# WORKING DATA
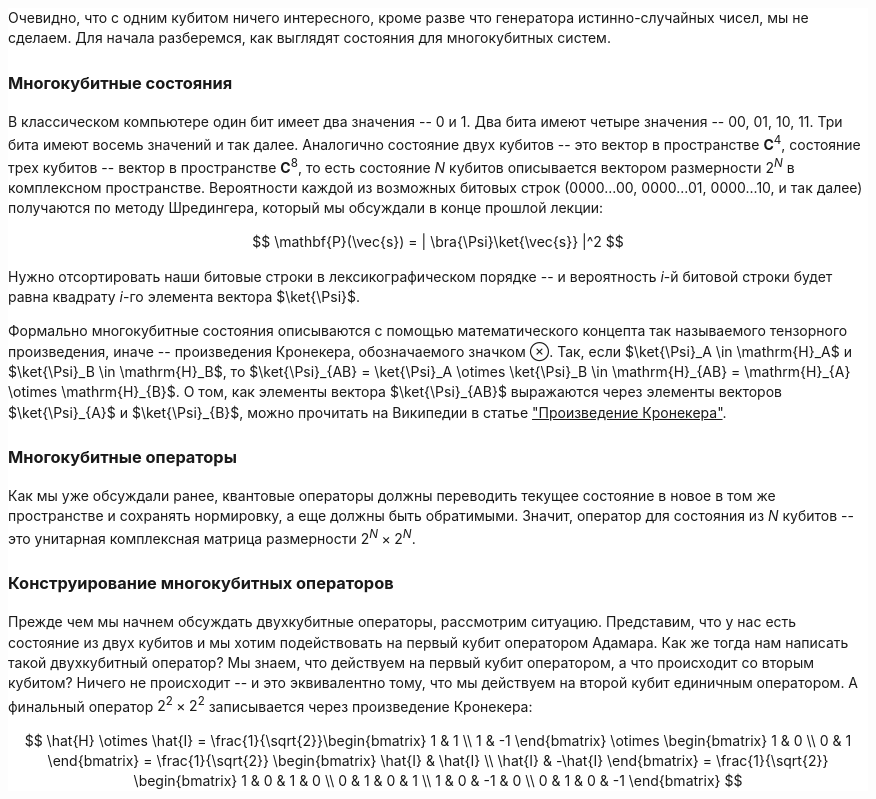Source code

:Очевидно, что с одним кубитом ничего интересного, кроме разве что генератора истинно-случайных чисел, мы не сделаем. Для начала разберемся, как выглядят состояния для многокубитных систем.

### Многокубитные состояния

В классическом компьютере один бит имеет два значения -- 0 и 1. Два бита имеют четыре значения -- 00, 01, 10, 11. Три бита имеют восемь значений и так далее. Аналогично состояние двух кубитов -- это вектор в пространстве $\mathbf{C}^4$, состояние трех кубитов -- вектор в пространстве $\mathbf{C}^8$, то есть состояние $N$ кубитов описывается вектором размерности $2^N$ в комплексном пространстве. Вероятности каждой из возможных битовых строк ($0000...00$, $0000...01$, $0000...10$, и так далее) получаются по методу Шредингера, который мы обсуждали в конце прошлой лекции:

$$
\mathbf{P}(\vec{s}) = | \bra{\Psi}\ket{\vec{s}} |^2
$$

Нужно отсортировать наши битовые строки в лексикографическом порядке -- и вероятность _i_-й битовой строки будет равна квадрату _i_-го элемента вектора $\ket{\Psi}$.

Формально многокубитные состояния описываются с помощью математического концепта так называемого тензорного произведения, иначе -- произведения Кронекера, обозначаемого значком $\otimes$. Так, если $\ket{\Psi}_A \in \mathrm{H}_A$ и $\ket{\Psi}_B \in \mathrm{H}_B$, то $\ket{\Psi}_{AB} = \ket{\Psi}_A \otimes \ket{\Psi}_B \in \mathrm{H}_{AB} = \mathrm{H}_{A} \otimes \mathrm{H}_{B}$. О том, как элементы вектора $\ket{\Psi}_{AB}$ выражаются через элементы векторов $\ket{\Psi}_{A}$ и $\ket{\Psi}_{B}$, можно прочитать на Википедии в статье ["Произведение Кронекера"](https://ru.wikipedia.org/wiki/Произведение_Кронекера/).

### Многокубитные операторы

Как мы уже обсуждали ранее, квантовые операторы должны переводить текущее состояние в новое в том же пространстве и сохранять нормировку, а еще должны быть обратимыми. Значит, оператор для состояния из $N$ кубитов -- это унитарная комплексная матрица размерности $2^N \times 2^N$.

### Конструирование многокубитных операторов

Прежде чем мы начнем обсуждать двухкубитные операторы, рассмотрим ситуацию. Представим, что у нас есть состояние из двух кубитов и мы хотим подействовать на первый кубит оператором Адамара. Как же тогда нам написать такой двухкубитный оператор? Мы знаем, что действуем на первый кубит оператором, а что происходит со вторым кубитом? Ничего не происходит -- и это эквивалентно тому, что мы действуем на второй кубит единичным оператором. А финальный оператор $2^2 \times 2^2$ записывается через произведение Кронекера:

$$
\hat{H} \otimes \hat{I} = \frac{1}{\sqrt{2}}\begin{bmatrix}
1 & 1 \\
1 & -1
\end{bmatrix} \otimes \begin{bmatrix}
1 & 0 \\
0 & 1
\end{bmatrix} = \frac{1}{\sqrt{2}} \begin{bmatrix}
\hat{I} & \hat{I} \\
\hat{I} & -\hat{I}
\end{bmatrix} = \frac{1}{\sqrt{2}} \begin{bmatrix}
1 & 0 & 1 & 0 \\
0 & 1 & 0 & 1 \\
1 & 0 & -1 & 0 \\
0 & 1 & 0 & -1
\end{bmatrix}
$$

...

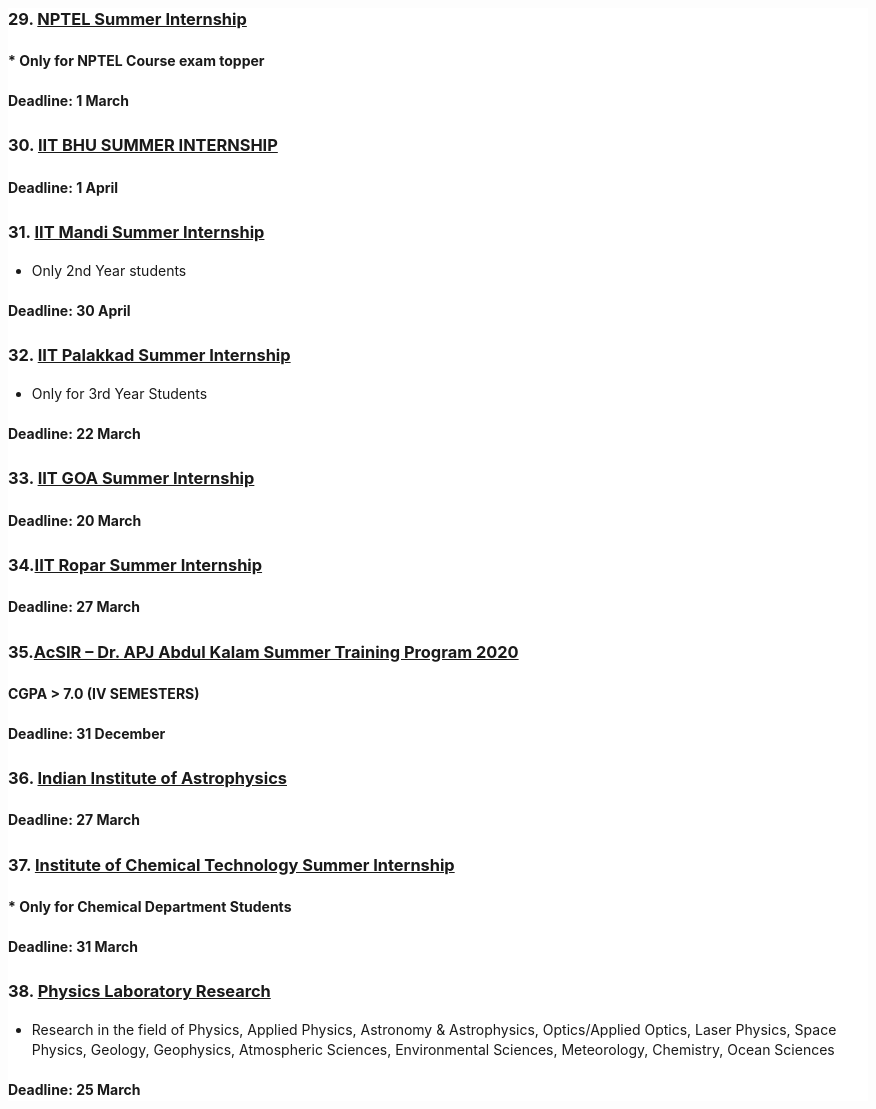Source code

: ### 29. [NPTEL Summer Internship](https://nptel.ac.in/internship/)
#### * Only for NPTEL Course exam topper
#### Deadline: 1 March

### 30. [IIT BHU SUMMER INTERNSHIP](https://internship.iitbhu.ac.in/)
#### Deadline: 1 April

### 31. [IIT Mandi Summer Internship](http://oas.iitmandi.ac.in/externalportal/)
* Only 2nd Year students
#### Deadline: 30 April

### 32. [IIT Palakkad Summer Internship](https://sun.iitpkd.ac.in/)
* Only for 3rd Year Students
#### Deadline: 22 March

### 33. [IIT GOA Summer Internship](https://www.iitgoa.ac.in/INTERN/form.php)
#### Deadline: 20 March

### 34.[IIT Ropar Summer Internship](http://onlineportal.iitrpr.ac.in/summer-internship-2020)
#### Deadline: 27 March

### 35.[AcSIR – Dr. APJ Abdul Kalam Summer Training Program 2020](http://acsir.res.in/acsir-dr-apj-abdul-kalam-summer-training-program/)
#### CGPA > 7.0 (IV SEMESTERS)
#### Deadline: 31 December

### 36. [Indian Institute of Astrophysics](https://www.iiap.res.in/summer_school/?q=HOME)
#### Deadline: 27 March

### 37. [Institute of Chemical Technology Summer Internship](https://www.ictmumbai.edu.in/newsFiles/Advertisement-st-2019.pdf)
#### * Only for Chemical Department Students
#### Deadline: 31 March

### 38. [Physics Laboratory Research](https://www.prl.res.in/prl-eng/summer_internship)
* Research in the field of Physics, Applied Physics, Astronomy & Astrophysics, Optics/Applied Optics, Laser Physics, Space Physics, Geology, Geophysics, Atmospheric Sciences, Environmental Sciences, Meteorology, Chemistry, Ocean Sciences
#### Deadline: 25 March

# WHAT YOU NEED TO DO
Return, with no change at all, every line in the entries above from the line containing "#### * Only for NPTEL Course exam topper" through the line containing "#### Deadline: 31 December".

# RESULT OF THE TASK
#### * Only for NPTEL Course exam topper
#### Deadline: 1 March

### 30. [IIT BHU SUMMER INTERNSHIP](https://internship.iitbhu.ac.in/)
#### Deadline: 1 April

### 31. [IIT Mandi Summer Internship](http://oas.iitmandi.ac.in/externalportal/)
* Only 2nd Year students
#### Deadline: 30 April

### 32. [IIT Palakkad Summer Internship](https://sun.iitpkd.ac.in/)
* Only for 3rd Year Students
#### Deadline: 22 March

### 33. [IIT GOA Summer Internship](https://www.iitgoa.ac.in/INTERN/form.php)
#### Deadline: 20 March

### 34.[IIT Ropar Summer Internship](http://onlineportal.iitrpr.ac.in/summer-internship-2020)
#### Deadline: 27 March

### 35.[AcSIR – Dr. APJ Abdul Kalam Summer Training Program 2020](http://acsir.res.in/acsir-dr-apj-abdul-kalam-summer-training-program/)
#### CGPA > 7.0 (IV SEMESTERS)
#### Deadline: 31 December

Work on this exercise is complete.